• Metin Bölümü:
Kütüb-i Sitte Hadis-i Şerif ( 2381-2390 )

2381 - Yine Hz. Enes (radiyallahu anh) anlatiyor: "Yatsi namazi icin ikamet okunmustu ki bir adam: "Benim bir isim var!" diyerek araya girdi. Resulullah (aleyhissalatu vesselam) (farzi kildirmazdan once) kalkti, adamla hususi sekilde konusmaya basladi. Insanlar -veya bir kismi- uyuyuncaya kadar konusma uzadi. Namazi sonra kildilar."
Buhari, Ezan 27, 28, Istizan 48; Muslim, Hayz 126, (376); Ebu Davud, Salat 46, (542); Tirmizi, Salat 373, (517, 518); Nesai, Imamet 13, (2, 81).

• Kaynak Malzeme:
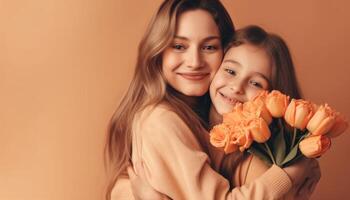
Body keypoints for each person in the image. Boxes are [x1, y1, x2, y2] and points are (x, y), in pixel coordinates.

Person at [105, 0, 320, 199]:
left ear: (224, 51)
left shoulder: (208, 122)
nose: (194, 62)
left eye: (209, 47)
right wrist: (289, 174)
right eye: (179, 46)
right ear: (158, 50)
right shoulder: (161, 121)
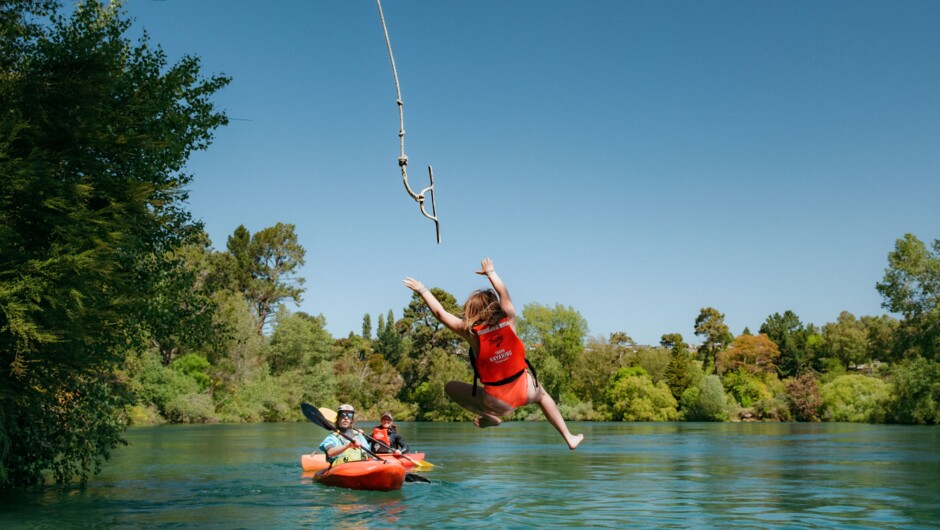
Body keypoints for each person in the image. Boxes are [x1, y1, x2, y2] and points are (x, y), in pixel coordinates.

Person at [403, 258, 584, 450]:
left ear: (471, 312)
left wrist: (422, 290)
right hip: (525, 389)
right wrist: (491, 272)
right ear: (495, 307)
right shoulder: (510, 320)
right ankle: (568, 437)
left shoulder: (472, 333)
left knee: (450, 387)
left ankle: (490, 418)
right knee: (544, 397)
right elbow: (503, 293)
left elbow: (440, 313)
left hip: (497, 401)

• Görev Yönergesi:
Hadis metninde "Kütüb-i Sitte Hadis-i" ifadesinden "13, (2, 81)." ifadesine kadar uzanan kısmı hiçbir değişiklik yapmadan yazın. Yalnızca metindeki bilgilere dayanın.

• Cevap Alanı:
Kütüb-i Sitte Hadis-i Şerif ( 2381-2390 )

2381 - Yine Hz. Enes (radiyallahu anh) anlatiyor: "Yatsi namazi icin ikamet okunmustu ki bir adam: "Benim bir isim var!" diyerek araya girdi. Resulullah (aleyhissalatu vesselam) (farzi kildirmazdan once) kalkti, adamla hususi sekilde konusmaya basladi. Insanlar -veya bir kismi- uyuyuncaya kadar konusma uzadi. Namazi sonra kildilar."
Buhari, Ezan 27, 28, Istizan 48; Muslim, Hayz 126, (376); Ebu Davud, Salat 46, (542); Tirmizi, Salat 373, (517, 518); Nesai, Imamet 13, (2, 81).